— TASK REQUIREMENTS —
1. According to the excerpt about the International Theological Commission, roughly when did the first organism dwell on earth?
2. Pick up the excerpt about the International Theological Commission after its last sentence and keep writing it.
----- EXTRACT PROVIDED
The International Theological Commission in a July 2004 statement (paragraph 63) endorsed by Cardinal Ratzinger, then president of the Commission and head of the Congregation for the Doctrine of the Faith, now Pope Benedict XVI, includes this paragraph:
According to the widely accepted scientific account, the universe erupted 15 billion years ago in an explosion called the ‘Big Bang’ and has been expanding and cooling ever since. Later there gradually emerged the conditions necessary for the formation of atoms, still later the condensation of galaxies and stars, and about 10 billion years later the formation of planets. In our own solar system and on earth (formed about 4.5 billion years ago), the conditions have been favorable to the emergence of life. While there is little consensus among scientists about how the origin of this first microscopic life is to be explained, there is general agreement among them that the first organism dwelt on this planet about 3.5–4 billion years ago. Since it has been demonstrated that all living organisms on earth are genetically related, it is virtually certain that all living organisms have descended from this first organism. Converging evidence from many studies in the physical and biological sciences furnishes mounting support for some theory of evolution to account for the development and diversification of life on earth, while controversy continues over the pace and mechanisms of evolution.
----------
----- EXCERPTED RECORDS
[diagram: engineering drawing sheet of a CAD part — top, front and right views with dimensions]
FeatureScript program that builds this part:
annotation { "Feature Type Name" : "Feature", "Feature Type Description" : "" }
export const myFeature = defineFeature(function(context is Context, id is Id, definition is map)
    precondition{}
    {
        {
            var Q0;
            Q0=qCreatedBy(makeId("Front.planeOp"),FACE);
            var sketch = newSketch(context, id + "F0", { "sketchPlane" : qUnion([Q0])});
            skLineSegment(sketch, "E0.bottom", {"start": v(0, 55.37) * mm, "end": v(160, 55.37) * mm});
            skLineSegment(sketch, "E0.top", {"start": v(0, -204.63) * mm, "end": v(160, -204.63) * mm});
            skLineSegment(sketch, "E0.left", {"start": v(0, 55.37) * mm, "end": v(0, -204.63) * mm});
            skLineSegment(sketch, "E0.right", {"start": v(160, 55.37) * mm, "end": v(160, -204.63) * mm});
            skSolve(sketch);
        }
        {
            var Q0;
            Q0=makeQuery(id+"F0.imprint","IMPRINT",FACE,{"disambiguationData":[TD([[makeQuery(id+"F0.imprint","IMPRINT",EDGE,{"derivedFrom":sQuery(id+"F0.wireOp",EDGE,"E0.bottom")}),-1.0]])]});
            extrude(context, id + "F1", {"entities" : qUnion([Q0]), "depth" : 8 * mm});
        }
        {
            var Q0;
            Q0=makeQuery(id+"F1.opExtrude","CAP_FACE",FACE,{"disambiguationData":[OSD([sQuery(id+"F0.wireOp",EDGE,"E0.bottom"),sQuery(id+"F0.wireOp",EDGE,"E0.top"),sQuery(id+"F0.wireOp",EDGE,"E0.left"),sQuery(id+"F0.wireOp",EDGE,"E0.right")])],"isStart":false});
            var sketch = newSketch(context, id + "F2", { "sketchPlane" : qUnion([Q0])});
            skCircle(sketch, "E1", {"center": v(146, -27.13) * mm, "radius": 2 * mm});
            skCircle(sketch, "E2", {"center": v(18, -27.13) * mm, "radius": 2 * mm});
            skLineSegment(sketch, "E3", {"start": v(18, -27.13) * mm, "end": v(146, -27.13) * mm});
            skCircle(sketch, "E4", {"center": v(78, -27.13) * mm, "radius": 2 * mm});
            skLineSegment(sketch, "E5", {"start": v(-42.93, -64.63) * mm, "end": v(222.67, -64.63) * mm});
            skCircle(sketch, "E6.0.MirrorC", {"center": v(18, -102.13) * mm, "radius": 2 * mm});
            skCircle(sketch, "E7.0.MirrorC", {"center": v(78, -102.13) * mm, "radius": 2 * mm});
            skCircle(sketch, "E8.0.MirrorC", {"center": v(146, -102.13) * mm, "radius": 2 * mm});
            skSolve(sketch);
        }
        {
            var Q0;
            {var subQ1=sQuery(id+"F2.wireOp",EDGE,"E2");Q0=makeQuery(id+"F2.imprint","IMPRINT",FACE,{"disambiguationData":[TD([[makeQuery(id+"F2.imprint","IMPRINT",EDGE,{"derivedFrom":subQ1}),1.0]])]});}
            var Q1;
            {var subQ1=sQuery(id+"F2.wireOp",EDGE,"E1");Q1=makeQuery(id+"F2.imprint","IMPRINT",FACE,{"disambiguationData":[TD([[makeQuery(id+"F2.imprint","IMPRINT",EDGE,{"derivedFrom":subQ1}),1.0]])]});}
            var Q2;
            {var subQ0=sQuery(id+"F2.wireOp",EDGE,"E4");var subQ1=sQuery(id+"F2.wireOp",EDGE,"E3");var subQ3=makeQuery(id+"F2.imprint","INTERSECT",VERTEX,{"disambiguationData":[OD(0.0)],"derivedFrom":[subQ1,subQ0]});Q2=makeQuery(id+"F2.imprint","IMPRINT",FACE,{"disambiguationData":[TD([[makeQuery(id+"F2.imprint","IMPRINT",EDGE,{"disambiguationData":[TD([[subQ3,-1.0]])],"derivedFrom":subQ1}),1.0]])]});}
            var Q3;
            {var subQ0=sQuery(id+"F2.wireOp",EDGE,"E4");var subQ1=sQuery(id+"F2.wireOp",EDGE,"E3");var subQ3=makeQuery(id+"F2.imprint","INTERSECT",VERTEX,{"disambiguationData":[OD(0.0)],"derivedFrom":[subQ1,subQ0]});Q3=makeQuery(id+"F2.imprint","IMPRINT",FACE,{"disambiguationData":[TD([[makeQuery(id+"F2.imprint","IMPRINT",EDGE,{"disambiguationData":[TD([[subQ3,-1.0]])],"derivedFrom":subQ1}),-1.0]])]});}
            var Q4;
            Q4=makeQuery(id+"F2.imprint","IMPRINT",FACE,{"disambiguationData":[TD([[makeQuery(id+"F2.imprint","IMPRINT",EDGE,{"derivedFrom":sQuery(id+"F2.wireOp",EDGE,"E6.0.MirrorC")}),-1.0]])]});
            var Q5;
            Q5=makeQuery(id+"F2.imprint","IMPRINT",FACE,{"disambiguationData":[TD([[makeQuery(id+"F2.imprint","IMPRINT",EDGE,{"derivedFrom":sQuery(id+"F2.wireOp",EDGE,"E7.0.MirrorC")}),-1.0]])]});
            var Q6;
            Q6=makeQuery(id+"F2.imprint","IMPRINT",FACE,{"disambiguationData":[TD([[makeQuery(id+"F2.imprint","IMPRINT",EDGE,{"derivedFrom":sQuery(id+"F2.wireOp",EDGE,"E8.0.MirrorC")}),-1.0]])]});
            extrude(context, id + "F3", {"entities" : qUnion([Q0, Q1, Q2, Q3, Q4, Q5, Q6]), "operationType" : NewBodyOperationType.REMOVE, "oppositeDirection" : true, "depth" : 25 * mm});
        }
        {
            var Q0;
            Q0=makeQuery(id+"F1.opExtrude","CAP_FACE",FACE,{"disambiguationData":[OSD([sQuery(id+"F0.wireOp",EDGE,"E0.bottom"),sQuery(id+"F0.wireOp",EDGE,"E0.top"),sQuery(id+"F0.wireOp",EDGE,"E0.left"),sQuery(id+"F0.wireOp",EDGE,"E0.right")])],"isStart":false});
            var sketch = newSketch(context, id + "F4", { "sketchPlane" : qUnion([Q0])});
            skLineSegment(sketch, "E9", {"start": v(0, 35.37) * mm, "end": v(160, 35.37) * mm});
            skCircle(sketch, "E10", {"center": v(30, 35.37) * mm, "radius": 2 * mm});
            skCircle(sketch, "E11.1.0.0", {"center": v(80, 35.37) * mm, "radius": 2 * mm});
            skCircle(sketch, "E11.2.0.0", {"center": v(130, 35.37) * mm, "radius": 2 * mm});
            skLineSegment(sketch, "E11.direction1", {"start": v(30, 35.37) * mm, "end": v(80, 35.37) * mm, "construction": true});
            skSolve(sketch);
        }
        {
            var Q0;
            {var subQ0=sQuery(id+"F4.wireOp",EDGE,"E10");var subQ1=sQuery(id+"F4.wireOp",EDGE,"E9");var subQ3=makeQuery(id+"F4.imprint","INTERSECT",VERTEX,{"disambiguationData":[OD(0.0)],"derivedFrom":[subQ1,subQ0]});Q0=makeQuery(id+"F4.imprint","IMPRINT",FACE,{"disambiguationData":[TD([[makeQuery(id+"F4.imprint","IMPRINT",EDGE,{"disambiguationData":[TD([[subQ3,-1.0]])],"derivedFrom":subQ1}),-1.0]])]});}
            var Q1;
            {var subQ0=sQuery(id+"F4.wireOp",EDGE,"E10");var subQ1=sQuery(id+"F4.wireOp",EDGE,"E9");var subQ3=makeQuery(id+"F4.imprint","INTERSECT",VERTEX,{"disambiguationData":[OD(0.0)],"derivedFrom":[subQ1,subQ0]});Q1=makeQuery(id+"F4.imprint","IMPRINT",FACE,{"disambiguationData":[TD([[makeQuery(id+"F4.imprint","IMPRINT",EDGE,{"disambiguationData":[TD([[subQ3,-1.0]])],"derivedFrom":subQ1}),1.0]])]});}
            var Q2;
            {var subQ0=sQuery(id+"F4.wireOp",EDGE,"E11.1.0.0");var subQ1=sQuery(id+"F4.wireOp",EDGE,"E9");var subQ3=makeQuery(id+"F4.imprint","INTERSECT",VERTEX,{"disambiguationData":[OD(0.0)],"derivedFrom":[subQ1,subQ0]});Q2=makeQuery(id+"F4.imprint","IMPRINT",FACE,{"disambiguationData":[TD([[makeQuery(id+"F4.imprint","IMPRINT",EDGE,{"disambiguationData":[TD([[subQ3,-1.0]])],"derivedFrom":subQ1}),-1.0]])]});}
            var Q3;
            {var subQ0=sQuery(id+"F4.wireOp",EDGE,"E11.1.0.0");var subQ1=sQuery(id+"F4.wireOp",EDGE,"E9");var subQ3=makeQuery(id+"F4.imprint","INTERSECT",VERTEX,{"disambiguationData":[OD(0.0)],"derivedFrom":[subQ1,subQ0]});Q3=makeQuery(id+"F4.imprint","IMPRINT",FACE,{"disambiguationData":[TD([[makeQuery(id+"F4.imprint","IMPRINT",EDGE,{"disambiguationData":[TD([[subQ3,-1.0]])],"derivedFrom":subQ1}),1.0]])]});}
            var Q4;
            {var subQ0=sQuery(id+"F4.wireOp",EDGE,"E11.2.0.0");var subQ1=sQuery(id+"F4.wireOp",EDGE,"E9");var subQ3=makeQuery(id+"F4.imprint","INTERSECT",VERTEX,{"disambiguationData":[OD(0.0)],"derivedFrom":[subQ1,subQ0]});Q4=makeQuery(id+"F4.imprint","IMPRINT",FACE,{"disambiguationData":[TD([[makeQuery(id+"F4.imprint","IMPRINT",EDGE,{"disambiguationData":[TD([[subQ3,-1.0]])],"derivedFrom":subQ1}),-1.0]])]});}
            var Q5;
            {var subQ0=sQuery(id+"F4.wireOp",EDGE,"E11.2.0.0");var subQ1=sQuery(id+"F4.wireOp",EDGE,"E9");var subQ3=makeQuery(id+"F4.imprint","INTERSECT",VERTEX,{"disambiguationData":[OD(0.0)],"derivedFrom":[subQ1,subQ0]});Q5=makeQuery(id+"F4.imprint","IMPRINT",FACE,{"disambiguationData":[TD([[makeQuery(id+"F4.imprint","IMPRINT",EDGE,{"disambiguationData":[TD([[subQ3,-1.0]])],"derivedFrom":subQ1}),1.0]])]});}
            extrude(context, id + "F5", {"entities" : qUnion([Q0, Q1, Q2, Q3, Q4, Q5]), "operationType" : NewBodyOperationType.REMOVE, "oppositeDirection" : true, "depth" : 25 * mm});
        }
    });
----------
— ANSWERS BY TASK —
1. About 3.5–4 billion years ago.

2.
Faith, history and philosophical thought are important and necessary partners with science. What emerged at the time Judaism, Hinduism, Buddhism, Confucianism, and Greek philosophy were ideas that shape the moral decisions of individuals and communities. Christianity, Islam, and Sihkism take up these ideas and reshape them to include moral responsibility, compassion for the poor, forgiveness and mercy to build a future of peace, and human rights. Faith and philosophy help us grasp the seeds of hope, consolation in despair, the expanse of imagination, empowerment amidst injustice, and the infinite within the finite. Critical thought is tedious yet the journey brings flashes of insight. The spiritual path also has its own moments of tedium, yet reveals compassion in the midst of sickness and death, witness in the face of injustice and evil, and sacred words to express gratitude in the presence of great beauty and earth rises.
I invite you, as parents and grandparents, to ask frequent and difficult questions of your kids and journey with them through the tedium of scholarly research and spiritual practice. Invite them to THINK: Test which information is “critical” and sort it from what is extraneous, seek out alternative views and critique the information they Hear from an individual teacher, news reporter, friend or internet article, question their own Intelligence, recognizing how fallible, prone to error and easily manipulated human reasoning is, entertain New and revised perspectives, and act confidently on the Key insights the have gained, able to articulate their perspective and act on it decisively, leaving behind some conclusions of other thinkers until the time comes to critique their view once more.